Por Luis Linares Zapata
Armado con una expectativa de inminente prosperidad –que bien puede resultar frustránea– la actual administración se ha lanzado a imponer con todos los medios a su alcance la discutible reforma energética. Sin la legitimidad que le daría un mandato extraído de las urnas, el sustantivo cambio constitucional y, en especial, sus leyes secundarias, fueron cocinados por allá en las meras alturas decisorias del país.
Pocos, muy pocos, han sido los invitados al diseño de tan medulares modificaciones. Y, a continuación, y desde esas ralas atmósferas tecnocráticas, han salido los principios y contenidos que darán soporte y marco legal para su puesta en práctica. A este exquisito batidillo de poder se anexan compromisos adquiridos con los factibles inversionistas externos para que, juntos, formen un tinglado de fuerza cupular que no admita titubeos ni tardanzas.
Poco ha importado la bien conocida opinión mayoritaria de los mexicanos opuesta a tales arrestos de modificar de raíz lo establecido a partir de la expropiación petrolera y eléctrica.
El pueblo, afirman en los círculos del poder federal, está mal informado, atado al pasado y sus resistencias al cambio lo exponen a cualquier tipo de manipulación. La derivada de tales menosprecios, concluyen, le impediría participar, con la justeza indispensable, en este tipo de decisiones estructurales. Para que la deseada participación se concrete de manera ordenada y constructiva, se requiere, alegan, de un acervo técnico y estratégico del cual francamente carecen los ciudadanos de a pie. Las complejidades del asunto lo hacen intratable ante auditorios masivos, reza una firme creencia del oficialismo de altura.
La escasa discusión que puede permitirse tiene que ser moldeada de tal manera que permita la mayor de las suavidades en su tratamiento. En cuanto menos disonancias se den mayor será la posibilidad de éxito legislativo. De ahí que la ruta posible consista en desencadenar, como sucedáneo eficaz, una intensa andanada propagandística. Por eso se padeció la abusiva campaña mediática con todo y sus exageraciones y francas mentiras. La eficiencia del Congreso, en estos tiempos de oscuridades y sorderas, depende de los arreglos, de los compromisos y jaloneos entre los líderes de las distintas fracciones, aun las que dicen ser contrarias a privatizar (extranjerizar) tan cruciales industrias. Una discusión en el pleno, abierta y sin limitantes expresas, terminaría en la anarquía, dicen los que de esto presumen saber.
Por lo demás, ya se llevó a cabo una amplia y variada discusión, sostienen de inmediato los proponentes incondicionales de la reforma y sus leyes de soporte.
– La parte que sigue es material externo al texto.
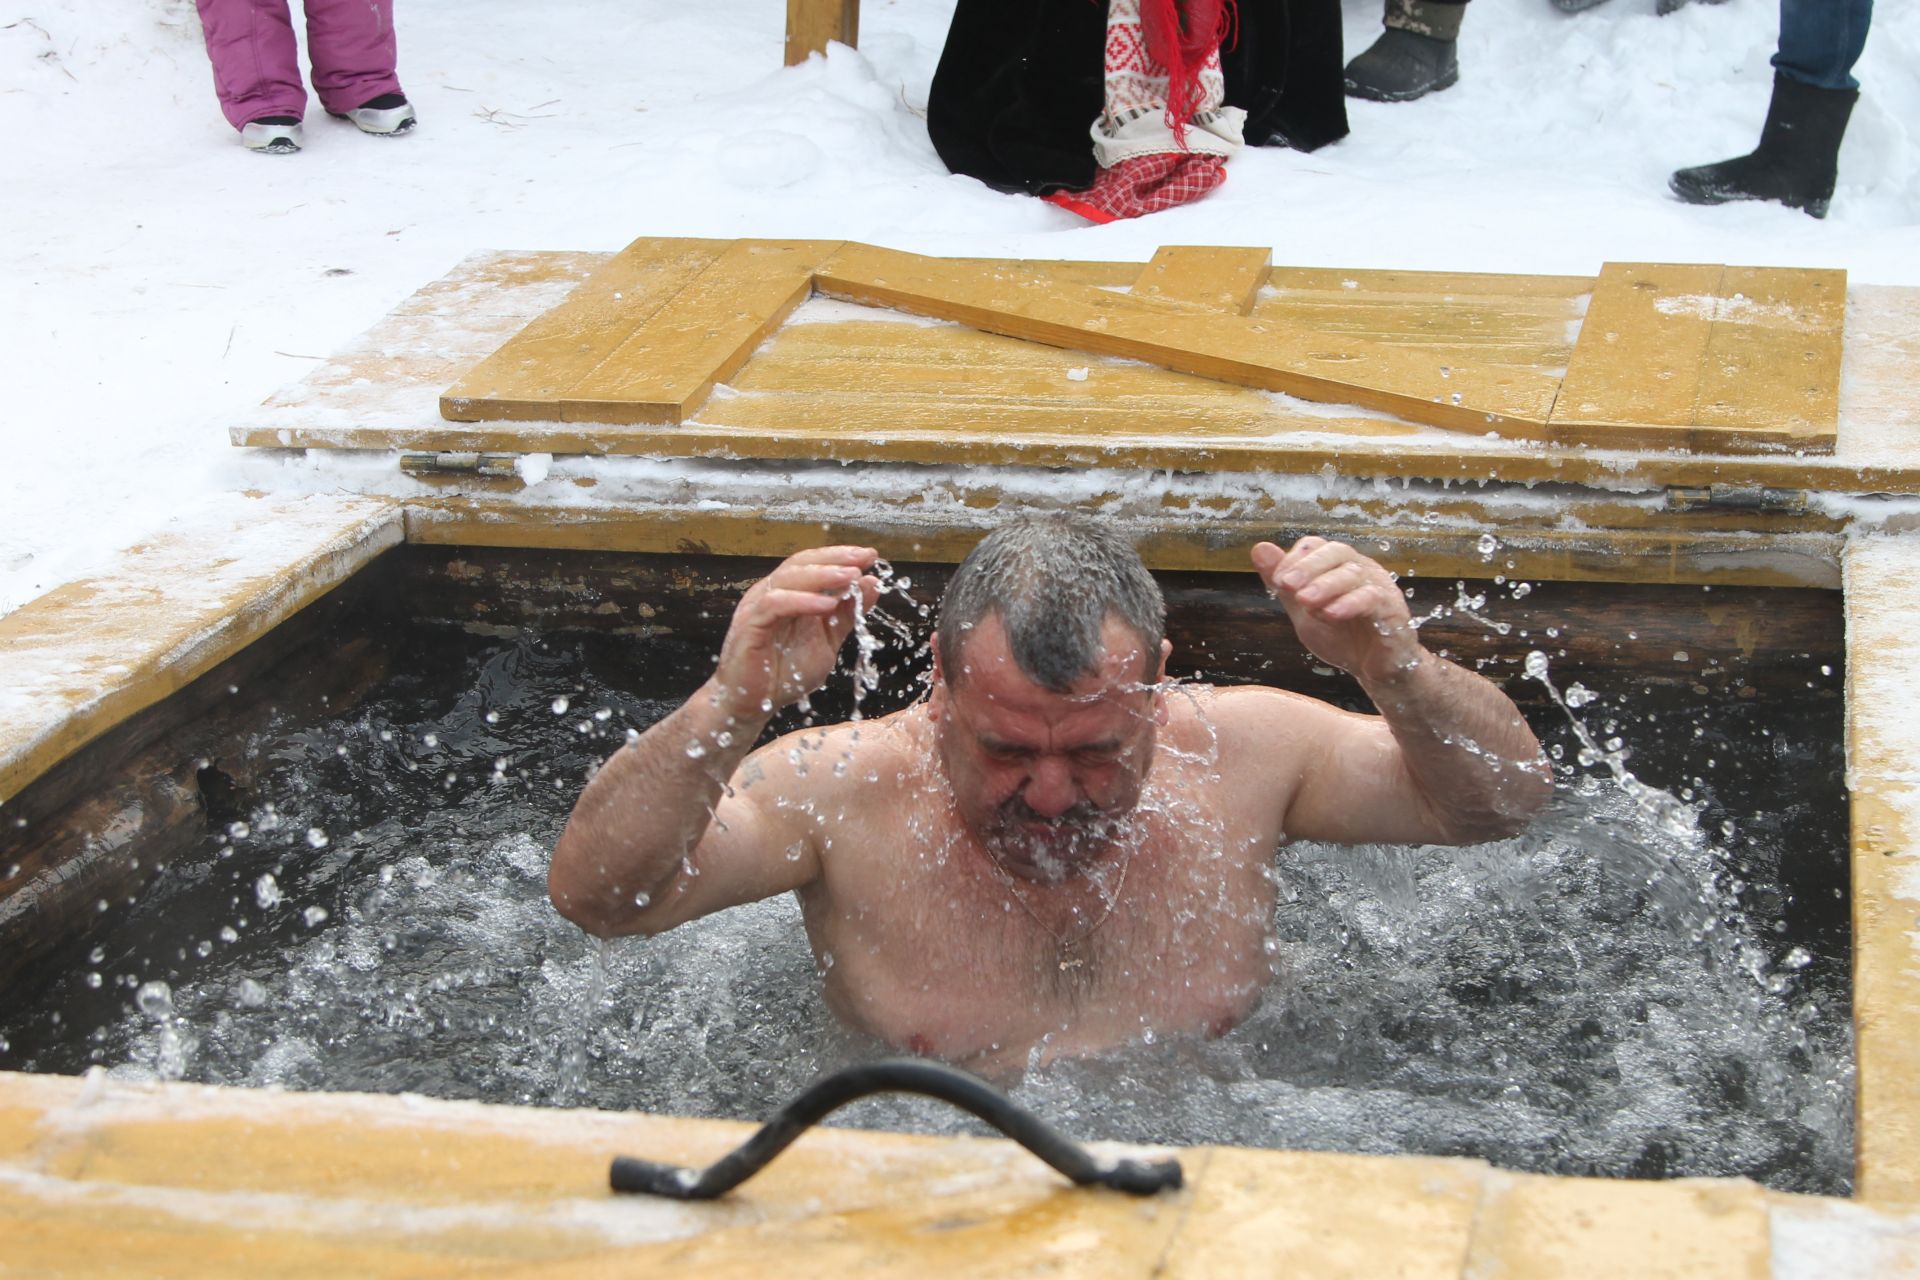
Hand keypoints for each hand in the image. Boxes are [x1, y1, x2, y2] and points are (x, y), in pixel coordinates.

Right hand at [710, 546, 880, 719]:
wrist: (754, 704)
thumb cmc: (785, 673)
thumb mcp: (826, 641)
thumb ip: (847, 614)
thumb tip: (871, 583)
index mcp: (788, 594)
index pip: (813, 564)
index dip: (840, 557)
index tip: (870, 556)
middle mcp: (771, 594)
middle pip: (801, 563)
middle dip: (835, 558)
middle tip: (864, 558)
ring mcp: (757, 607)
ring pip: (789, 578)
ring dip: (823, 575)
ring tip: (851, 577)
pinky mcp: (750, 625)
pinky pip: (775, 605)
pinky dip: (802, 601)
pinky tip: (828, 605)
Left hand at [1251, 537, 1421, 685]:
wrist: (1373, 671)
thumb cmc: (1341, 637)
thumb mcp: (1303, 610)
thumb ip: (1283, 584)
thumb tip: (1259, 549)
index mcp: (1339, 566)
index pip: (1317, 546)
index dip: (1295, 559)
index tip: (1277, 580)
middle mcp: (1361, 570)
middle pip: (1336, 552)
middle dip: (1308, 567)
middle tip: (1285, 584)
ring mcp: (1380, 587)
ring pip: (1353, 574)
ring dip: (1325, 585)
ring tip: (1304, 601)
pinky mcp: (1393, 610)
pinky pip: (1373, 599)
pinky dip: (1350, 603)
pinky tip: (1331, 614)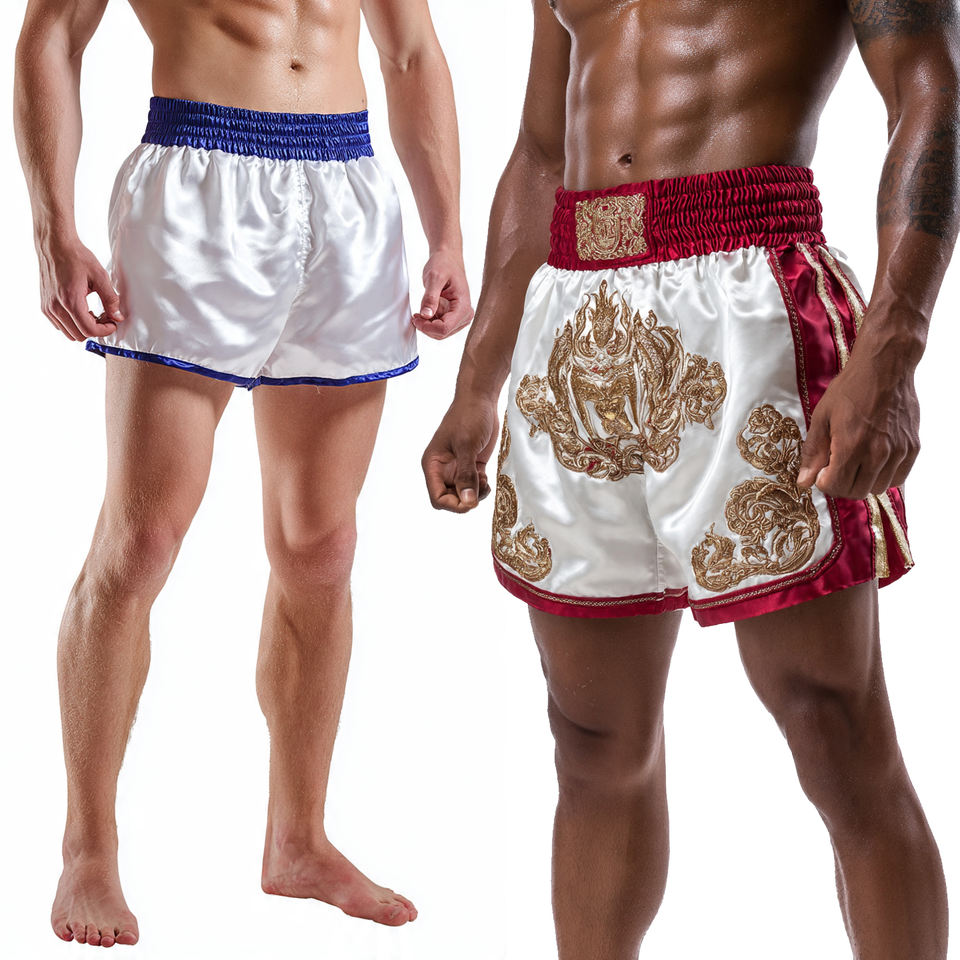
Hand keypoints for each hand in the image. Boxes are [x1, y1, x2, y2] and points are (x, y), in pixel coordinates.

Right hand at [37, 234, 123, 340]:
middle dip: (95, 329)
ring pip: (69, 333)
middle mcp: (56, 307)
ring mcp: (48, 307)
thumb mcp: (100, 276)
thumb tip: (118, 317)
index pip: (89, 330)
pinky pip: (60, 325)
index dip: (105, 330)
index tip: (113, 323)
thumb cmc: (76, 257)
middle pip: (79, 335)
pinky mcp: (45, 306)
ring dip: (84, 327)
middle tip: (105, 317)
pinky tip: (82, 310)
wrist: (55, 246)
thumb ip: (110, 299)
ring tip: (94, 313)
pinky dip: (72, 323)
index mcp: (70, 300)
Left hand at [412, 248, 472, 339]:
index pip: (444, 328)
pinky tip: (424, 312)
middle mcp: (465, 315)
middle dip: (426, 327)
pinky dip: (429, 323)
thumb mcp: (434, 277)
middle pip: (442, 333)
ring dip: (427, 326)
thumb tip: (426, 315)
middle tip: (415, 316)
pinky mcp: (454, 318)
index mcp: (463, 307)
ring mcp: (460, 318)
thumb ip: (430, 297)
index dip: (427, 327)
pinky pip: (440, 327)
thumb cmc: (444, 264)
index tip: (416, 317)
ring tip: (419, 313)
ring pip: (440, 333)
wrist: (448, 259)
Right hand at [422, 395, 499, 511]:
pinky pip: (474, 486)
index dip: (453, 504)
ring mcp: (457, 468)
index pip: (437, 498)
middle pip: (450, 499)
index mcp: (433, 465)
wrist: (480, 400)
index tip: (470, 501)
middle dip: (465, 500)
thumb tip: (468, 502)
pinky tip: (486, 477)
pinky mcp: (471, 465)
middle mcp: (443, 470)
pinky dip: (481, 488)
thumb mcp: (467, 446)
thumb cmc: (468, 417)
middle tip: (479, 488)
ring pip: (463, 495)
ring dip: (475, 494)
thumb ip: (466, 475)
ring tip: (484, 481)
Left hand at [796, 329, 920, 498]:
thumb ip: (813, 452)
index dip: (824, 482)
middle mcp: (878, 453)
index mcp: (851, 445)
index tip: (822, 471)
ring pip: (877, 488)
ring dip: (862, 481)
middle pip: (856, 492)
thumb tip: (804, 482)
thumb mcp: (822, 417)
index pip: (836, 487)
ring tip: (854, 462)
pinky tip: (872, 460)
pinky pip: (898, 478)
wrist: (886, 367)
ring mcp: (898, 451)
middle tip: (835, 468)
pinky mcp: (912, 448)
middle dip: (841, 485)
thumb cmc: (851, 389)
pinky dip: (883, 476)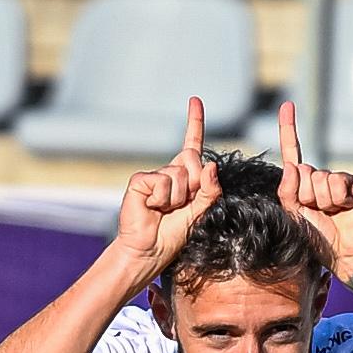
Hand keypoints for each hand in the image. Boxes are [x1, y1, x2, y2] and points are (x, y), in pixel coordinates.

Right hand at [113, 97, 220, 276]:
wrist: (149, 252)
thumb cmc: (173, 236)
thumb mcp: (200, 213)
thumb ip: (210, 191)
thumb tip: (211, 165)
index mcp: (184, 178)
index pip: (191, 145)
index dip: (194, 122)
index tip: (195, 100)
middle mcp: (169, 172)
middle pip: (194, 161)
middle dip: (195, 186)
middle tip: (180, 206)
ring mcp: (154, 175)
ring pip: (180, 174)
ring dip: (178, 198)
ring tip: (165, 211)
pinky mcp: (140, 180)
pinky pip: (163, 182)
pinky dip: (162, 199)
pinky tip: (152, 208)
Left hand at [275, 102, 352, 275]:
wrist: (344, 252)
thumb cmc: (317, 239)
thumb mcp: (292, 216)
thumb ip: (287, 192)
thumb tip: (292, 166)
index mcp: (300, 184)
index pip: (292, 152)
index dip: (289, 128)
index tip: (287, 105)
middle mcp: (317, 178)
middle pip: (301, 172)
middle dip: (305, 196)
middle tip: (317, 213)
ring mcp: (334, 179)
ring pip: (318, 179)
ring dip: (322, 201)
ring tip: (331, 213)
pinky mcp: (350, 182)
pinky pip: (335, 182)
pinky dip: (337, 198)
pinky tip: (344, 208)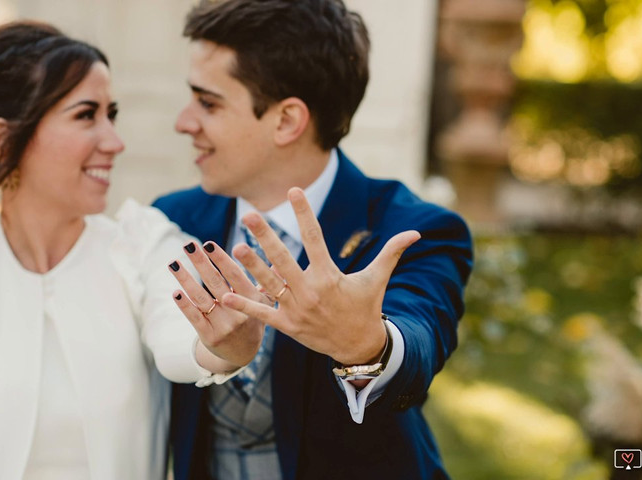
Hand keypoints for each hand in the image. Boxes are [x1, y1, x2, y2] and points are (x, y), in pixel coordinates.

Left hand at [168, 240, 270, 371]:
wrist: (243, 354)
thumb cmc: (252, 319)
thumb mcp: (265, 303)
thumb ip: (269, 282)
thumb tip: (279, 262)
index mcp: (254, 300)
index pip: (235, 275)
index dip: (221, 260)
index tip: (209, 244)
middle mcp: (239, 313)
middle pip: (216, 283)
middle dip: (201, 263)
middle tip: (189, 245)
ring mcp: (224, 326)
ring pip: (201, 298)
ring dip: (186, 279)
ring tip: (174, 263)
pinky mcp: (210, 337)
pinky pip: (195, 318)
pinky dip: (185, 305)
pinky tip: (176, 292)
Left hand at [220, 187, 419, 367]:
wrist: (359, 347)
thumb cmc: (365, 306)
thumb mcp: (377, 278)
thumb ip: (392, 252)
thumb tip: (417, 232)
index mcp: (330, 275)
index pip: (315, 237)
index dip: (304, 213)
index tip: (294, 191)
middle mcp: (311, 291)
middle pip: (284, 260)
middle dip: (266, 237)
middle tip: (250, 215)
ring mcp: (297, 310)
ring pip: (270, 284)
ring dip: (252, 267)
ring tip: (235, 248)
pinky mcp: (288, 326)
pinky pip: (263, 315)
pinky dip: (245, 305)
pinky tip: (225, 293)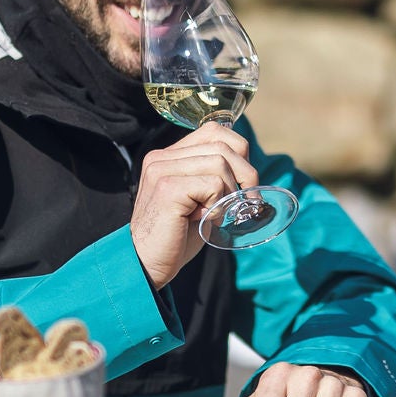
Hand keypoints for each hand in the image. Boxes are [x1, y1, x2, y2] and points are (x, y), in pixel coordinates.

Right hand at [129, 122, 258, 287]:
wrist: (146, 264)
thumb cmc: (176, 236)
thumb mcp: (199, 199)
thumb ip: (213, 177)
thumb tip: (248, 168)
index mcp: (168, 156)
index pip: (215, 131)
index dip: (239, 153)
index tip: (246, 182)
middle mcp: (161, 157)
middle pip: (222, 145)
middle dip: (245, 174)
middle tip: (248, 202)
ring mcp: (162, 170)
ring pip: (220, 163)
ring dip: (228, 193)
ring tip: (214, 214)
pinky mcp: (167, 188)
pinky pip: (213, 184)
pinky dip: (217, 204)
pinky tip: (203, 219)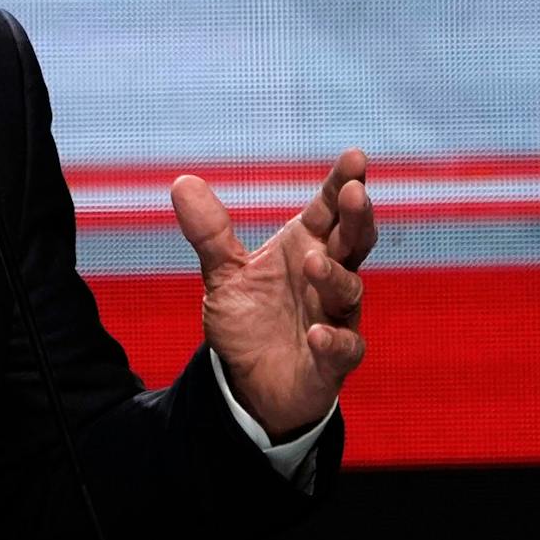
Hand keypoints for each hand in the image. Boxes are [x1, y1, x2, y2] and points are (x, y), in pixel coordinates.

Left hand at [172, 148, 373, 438]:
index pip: (330, 210)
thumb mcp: (224, 273)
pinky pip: (344, 349)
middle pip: (354, 241)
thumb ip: (210, 232)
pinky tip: (317, 333)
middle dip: (357, 217)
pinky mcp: (332, 361)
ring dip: (335, 276)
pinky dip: (333, 340)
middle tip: (356, 192)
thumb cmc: (249, 320)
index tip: (355, 156)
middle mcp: (328, 279)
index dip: (343, 184)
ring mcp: (336, 318)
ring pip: (349, 291)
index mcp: (306, 248)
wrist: (250, 383)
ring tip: (314, 261)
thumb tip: (182, 181)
Se dio en el mismo Senado como foro. Ahí se trató de conducir, bajo la férula del siempre dispuesto personero de los mandatos inapelables de mero arriba (D. Penchyna) el propalado debate. Aunque en ese entonces los pormenores de la intentona radical en marcha no se conocían en detalle. Ahora, ya con toda la mesa puesta para la más grotesca extranjerización, la cosa es por completo diferente. Ahora se trata, sin tapujos y dada la profundidad y trascendencia de los cambios propuestos, de ensayar un toral debate que se aprecia indispensable. Y este es el punto neurálgico del presente político del país. No hay sustituto ni hay escapatoria posible.
¿Por qué el debate sobre la reforma energética es indispensable? Lo es porque la misma posibilidad democrática presente y futura, en gran parte, depende de su realización. Se daría, en caso de negarse a ello, el sello definitorio del ya sembrado talante autoritario de la presente administración. No se trata de dejar este asunto para ser procesado (acaso manoseado) únicamente por los legisladores. Ellos no son depositarios de la mínima confianza popular requerida para que se ostenten como representantes de la nación. Cualquier sondeo de opinión les niega tal supuesto.
Es necesario el debate porque, tal como expresan las leyes secundarias, esta reforma –junto a varias adicionales– seguirá una ruta concentradora del ingreso, el mal neoliberal per se. Es imprescindible para evitar que las prisas, que matizan el proceso, desemboquen como siempre acontece en un conjunto de ineficacias, trampas, ausencia de controles y nebulosas al por mayor.
Y es imprescindible porque buena parte de la ciudadanía sostiene, con razones de peso, que la pretendida prosperidad tan cacareada no es más que un espejismo en el que sólo confían aquellos que en el fondo buscan su propia conveniencia y no el progreso general.
La presente administración está urgida de buenos resultados, en especial después de un año de una conducción defectuosa de los asuntos públicos. El juicio popular negativo hacia el Presidente y su gabinete, hacia la democracia y los partidos, hacia el Congreso y la justicia, hacia las reformas mismas, no se saldará con precipitaciones y golpes de autoridad, sino con apertura, sinceridad informativa y diálogo.